Les immigrés des deux temps / Par le Professeur El Arby Mohamedou

A l’aube du 21èmeSiecle, la Mauritanie est devenue un point de départ privilégié pour atteindre l’Europe.  Les durcissements de mesures de contrôle sur les routes migratoires du sud algérien, les surveillances  accrues dans le détroit de Gibraltar et le renforcement de la présence des forces spéciales mauritaniennes au Nord-est du pays ont conduit les émigrants à adapter leurs itinéraires migratoires et à opter pour le passage par la Mauritanie via le port de sa capitale économique Nouadhibou.

Au delà de la récurrence de ces mesures de contrôle et de surveillance adoptées par les pays concernés, la Mauritanie demeure un pays connu pour son hospitalité légendaire. A cet égard, les ressortissants étrangers de la première génération issus de l’Afrique Sub-saharienne ont toujours bénéficié dans le cadre des politiques des migrations Sud-Sud d’un statut et de privilèges quasi-identiques aux nationaux. Ce statut leur conférait la possibilité d’exercer, en toute quiétude,  des activités génératrices de revenus  notamment dans le secteur informel florissant en Mauritanie.

Cette dimension d’intégration a permis  à certains ressortissants  sénégalais,  maliens ou encore  gambiens  d’exceller dans les métiers du bâtiment, de la plomberie, de la mécanique et du transport.  Un autre groupe constitué essentiellement de sénégalais,  de maliens et  de Bissau-guinéens sont également actifs dans la filière de la pêche artisanale.  Dans la même logique  de dévouement et de travail honnête,  les guinéens excellent dans la cordonnerie, d’autre  sont spécialisés dans la blanchisserie et la couture. Certains sénégalais, congolais, ivoiriens, béninois…..souvent jeunes diplômés ou anciens praticiens, exercent avec compétence et abnégation dans le secteur de l’enseignement.

C’est dans cet environnement propice et cet esprit de paix  sincère que des communautés africaines installées depuis des décennies en Mauritanie ont pu s’organiser respectivement en entités sociales capables d’aider et d’encadrer,  dans le respect des valeurs de leur pays d’accueil,  les nouveaux émigrants et leur faciliter l’accès à l’emploi. En revanche, nous sommes témoins que depuis quelques années, le pays connait  une nouvelle génération d’immigrés en provenance surtout du Sud et du Nord de nos frontières ……Autrement dit une nouvelle culture aux mentalités kaléidoscopiques, différente de la première  génération des migrants.

L’émergence de cette nouvelle génération d’immigrés a crée une situation  préoccupante  au niveau des grands centres  urbains.
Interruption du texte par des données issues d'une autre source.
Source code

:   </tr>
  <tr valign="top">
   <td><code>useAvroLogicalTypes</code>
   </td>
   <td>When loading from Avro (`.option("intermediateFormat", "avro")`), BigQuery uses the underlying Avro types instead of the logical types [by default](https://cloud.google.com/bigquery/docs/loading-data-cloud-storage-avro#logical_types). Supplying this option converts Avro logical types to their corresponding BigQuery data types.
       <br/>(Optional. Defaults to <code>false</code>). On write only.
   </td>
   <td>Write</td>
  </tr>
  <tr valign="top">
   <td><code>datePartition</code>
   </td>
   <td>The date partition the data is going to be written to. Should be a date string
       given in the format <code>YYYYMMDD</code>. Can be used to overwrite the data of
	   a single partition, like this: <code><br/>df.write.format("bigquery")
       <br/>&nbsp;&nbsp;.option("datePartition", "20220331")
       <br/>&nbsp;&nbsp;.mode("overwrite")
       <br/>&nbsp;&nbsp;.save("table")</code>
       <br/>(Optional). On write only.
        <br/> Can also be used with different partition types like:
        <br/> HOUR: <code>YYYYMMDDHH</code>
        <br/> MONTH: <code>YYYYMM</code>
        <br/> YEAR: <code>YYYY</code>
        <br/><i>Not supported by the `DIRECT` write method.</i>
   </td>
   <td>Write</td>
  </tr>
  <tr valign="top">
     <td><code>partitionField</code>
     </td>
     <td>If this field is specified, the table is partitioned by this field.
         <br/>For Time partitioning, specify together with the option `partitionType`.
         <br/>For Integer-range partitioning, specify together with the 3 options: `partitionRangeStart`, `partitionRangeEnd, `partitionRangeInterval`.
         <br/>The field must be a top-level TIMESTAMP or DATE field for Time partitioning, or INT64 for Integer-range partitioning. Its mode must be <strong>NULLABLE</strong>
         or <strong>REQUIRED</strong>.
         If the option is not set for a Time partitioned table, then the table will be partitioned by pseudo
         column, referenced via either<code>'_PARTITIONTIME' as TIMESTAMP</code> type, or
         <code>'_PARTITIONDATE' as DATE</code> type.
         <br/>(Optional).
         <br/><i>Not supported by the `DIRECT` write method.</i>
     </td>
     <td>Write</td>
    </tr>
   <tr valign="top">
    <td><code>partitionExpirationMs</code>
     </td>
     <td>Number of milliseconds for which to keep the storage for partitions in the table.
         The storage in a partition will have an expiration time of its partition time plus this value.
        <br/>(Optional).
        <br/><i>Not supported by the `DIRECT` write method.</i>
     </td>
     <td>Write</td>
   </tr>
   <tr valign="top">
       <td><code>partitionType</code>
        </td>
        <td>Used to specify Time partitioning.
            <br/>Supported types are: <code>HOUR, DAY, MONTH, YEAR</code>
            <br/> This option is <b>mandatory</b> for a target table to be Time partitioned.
Peu préparée à un tel flux migratoire, touchée de plein fouet par une crise économique depuis la fin du siècle dernier qui affecte particulièrement les opportunités d’emploi, la Mauritanie compose vaille que vaille avec ses nouveaux hôtes. Aussi, les conséquences sur le logement, sur les infrastructures d’accueil, sur les services de santé, sur la sécurité et surtout sur les mœurs sont le leitmotiv des débats des citoyens.

D’ailleurs, il est à signaler que depuis quelques années, la Mauritanie connait une recrudescence sans précédent de la criminalité.  Contrairement aux comportements qui distinguent les premiers immigrés installés dans le pays qui vivent  dignement de leurs métiers et cohabitent en parfaite harmonie avec les populations locales, les immigrés de transit vers l’Europe empruntent des ‘’ chemins’’  peu orthodoxes pour collecter les frais de passage exigés par les réseaux de passeurs professionnels. Ainsi, le trafic de drogue, de boissons prohibées, la prostitution et la montée des actes de xénophobie sont devenus monnaie courante.

En l’occurrence, ce diagnostic socio- sécuritaire doit interpeller  les autorités mauritaniennes sur les revers négatifs de la migration et ce dans un esprit éclairé conciliant le respect des normes universelles et nationales de protection des droits des migrants et les obligations des migrants édictées par la réglementation nationale notamment en ce qui concerne  les conditions  régissant les statuts juridiques de transit et de la résidence sur la territoire national.